Certain secondary healthcare providers will be incentivised to carry out alcohol 'Identification and Brief Advice' (IBA), also known as brief intervention, as part of the NHS Commissioning for Quality and Innovation (CQUINs) payments framework from 2017-2019.
IBA has been a central component of alcohol prevention strategies in the UK and in other countries, but whilst there may be good evidence from research trials, the extent of effective routine implementation remains questionable. By introducing smoking intervention and IBA targets as part of the CQUIN, it is hoped that further progress will be made in delivering the NHS Five Year Forward View for achieving a healthier population.
How will the IBA CQUIN 'work'?
CQUINs work by allocating a percentage of the total value of an NHS contract with a provider for sufficient delivery of specified activity. The 2017/19 CQUIN covers 13 indicators, including indicator 9: 'Preventing ill health by risky behaviours – alcohol and tobacco'. Together the alcohol and smoking targets will add up to 0.5% of the total 2.5% potential total contract value. Whilst these may sound like small numbers, the incentive value can be significant given the size of some NHS contracts.
From 2017/18, the alcohol (and smoking) CQUIN will apply to inpatients of Mental Health Trusts and the relatively small number inpatients in Community Trust services. However from 2018/19 the CQUIN additionally applies to hospital inpatients, meaning a far larger potential population to reach.

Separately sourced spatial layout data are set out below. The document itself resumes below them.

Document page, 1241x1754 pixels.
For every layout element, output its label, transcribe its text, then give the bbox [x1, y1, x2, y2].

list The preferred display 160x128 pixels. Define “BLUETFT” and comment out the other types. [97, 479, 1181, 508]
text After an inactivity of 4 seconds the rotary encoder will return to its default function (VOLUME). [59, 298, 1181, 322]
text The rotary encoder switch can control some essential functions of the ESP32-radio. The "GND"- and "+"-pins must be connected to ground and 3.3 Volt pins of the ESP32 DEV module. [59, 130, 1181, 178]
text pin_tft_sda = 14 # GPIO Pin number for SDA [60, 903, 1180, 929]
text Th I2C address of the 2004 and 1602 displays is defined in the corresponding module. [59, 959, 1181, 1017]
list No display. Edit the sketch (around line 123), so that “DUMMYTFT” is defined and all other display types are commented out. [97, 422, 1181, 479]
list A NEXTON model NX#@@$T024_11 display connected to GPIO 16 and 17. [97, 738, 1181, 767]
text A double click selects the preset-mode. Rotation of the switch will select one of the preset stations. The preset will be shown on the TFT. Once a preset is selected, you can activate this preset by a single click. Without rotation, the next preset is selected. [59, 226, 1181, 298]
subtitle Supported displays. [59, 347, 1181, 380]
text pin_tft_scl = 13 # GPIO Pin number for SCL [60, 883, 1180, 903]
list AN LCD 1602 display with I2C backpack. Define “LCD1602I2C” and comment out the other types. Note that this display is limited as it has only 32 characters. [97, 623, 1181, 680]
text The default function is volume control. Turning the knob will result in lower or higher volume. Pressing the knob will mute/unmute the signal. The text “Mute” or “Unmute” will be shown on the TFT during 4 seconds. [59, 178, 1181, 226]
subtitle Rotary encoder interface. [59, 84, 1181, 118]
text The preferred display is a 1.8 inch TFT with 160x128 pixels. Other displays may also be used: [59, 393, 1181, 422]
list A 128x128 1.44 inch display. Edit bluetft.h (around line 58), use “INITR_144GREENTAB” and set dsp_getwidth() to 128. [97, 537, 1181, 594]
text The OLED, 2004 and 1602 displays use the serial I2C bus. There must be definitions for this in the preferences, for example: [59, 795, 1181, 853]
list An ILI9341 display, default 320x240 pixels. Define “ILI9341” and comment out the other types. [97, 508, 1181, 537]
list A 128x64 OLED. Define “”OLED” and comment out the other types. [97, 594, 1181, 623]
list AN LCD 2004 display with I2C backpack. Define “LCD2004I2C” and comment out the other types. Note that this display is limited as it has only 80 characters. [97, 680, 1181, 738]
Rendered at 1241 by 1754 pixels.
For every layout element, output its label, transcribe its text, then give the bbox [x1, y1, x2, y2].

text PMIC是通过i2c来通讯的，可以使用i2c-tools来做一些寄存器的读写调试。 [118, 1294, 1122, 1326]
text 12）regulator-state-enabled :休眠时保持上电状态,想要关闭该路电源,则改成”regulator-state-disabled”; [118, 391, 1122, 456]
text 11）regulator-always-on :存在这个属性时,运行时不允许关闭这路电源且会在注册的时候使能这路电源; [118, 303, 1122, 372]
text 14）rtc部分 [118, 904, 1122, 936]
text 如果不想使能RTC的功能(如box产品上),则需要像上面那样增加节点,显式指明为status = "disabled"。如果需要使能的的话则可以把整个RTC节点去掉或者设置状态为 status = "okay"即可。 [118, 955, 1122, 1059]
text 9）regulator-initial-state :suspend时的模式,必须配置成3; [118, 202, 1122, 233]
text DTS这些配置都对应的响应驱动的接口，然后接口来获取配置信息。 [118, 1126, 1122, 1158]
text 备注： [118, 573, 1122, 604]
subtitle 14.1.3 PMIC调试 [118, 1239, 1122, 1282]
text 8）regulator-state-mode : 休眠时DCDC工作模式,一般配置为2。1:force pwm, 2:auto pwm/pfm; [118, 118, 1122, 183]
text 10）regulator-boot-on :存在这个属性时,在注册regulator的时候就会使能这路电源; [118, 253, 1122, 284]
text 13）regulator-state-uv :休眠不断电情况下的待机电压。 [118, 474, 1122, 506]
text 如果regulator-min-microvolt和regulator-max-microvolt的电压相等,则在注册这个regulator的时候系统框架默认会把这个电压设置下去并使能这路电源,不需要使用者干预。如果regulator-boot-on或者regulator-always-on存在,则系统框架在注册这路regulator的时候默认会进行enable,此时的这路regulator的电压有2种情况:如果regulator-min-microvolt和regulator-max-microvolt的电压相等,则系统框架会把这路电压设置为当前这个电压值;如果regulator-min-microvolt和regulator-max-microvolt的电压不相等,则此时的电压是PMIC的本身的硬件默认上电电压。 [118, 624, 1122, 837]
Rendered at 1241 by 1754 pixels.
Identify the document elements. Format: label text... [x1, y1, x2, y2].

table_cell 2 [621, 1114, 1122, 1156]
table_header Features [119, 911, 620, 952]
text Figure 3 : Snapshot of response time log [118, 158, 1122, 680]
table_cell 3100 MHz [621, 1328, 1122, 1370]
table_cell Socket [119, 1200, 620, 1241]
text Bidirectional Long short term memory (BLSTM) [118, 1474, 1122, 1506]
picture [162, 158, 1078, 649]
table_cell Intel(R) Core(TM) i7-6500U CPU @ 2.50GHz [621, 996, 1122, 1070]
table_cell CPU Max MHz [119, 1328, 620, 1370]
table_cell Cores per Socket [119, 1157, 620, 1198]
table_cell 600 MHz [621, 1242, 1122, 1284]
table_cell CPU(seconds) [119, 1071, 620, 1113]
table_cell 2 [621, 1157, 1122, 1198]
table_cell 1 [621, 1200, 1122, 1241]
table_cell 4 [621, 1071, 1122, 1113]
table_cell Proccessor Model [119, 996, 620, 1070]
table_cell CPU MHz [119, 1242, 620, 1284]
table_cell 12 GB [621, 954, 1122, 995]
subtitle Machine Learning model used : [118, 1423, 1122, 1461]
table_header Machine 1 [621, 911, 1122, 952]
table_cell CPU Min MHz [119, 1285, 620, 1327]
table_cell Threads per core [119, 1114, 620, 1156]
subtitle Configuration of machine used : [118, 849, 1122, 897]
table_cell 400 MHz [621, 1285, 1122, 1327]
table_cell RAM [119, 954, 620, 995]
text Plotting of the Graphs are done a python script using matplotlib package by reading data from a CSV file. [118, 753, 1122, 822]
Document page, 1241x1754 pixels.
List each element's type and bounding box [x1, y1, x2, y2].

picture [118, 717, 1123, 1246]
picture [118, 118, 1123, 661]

The CQUIN separates alcohol IBA delivery into two equally weighted metrics - firstly screening using a validated tool (9d), and secondly the delivery of alcohol 'brief advice or referral' (9e), with appropriate data collection for each. Definitions of the IBA required are as defined in the NICE alcohol pathways.
For the first quarter, providers will be required to identify an appropriate data collection system, carry out a baseline audit, and ensure staff are trained. Subsequent quarters will require the delivery of targets agreed locally. See page 118 of the CQUIN Indicator Specification [doc] for further details.
A springboard for routine IBA in hospitals?
Many local areas will have already been seeking to implement IBA across a range of settings, either via previous locally commissioned CQUINs or other service provider agreements. As such, front line roles across a range of settings will have received IBA or other brief intervention training such as 'MECC', but the extent to which training without other changes results in delivery is questionable.
Within hospitals, the existence of Alcohol Care Teams (ACTs) may be seen as an important resource to support implementation, although it is often emphasised that IBA involves front line roles routinely offering interventions for non-dependent drinkers, but not by specialist drug or alcohol workers. However the existence of pathways and support for dependent drinkers is still important, and around two-thirds of hospitals are thought to have some kind of ACT provision.
Last year a briefing paper warned the alcohol brief intervention agenda could be at a 'turning point' and that without further efforts to embed IBA, longer term implementation may ‘fail’. The CQUINs may represent a significant boost to those wishing to see routine IBA delivery extended, particularly within Mental Health services and hospital wards. Local level leadership and other resources may prove crucial in any success, which may ultimately prove varied across the regions.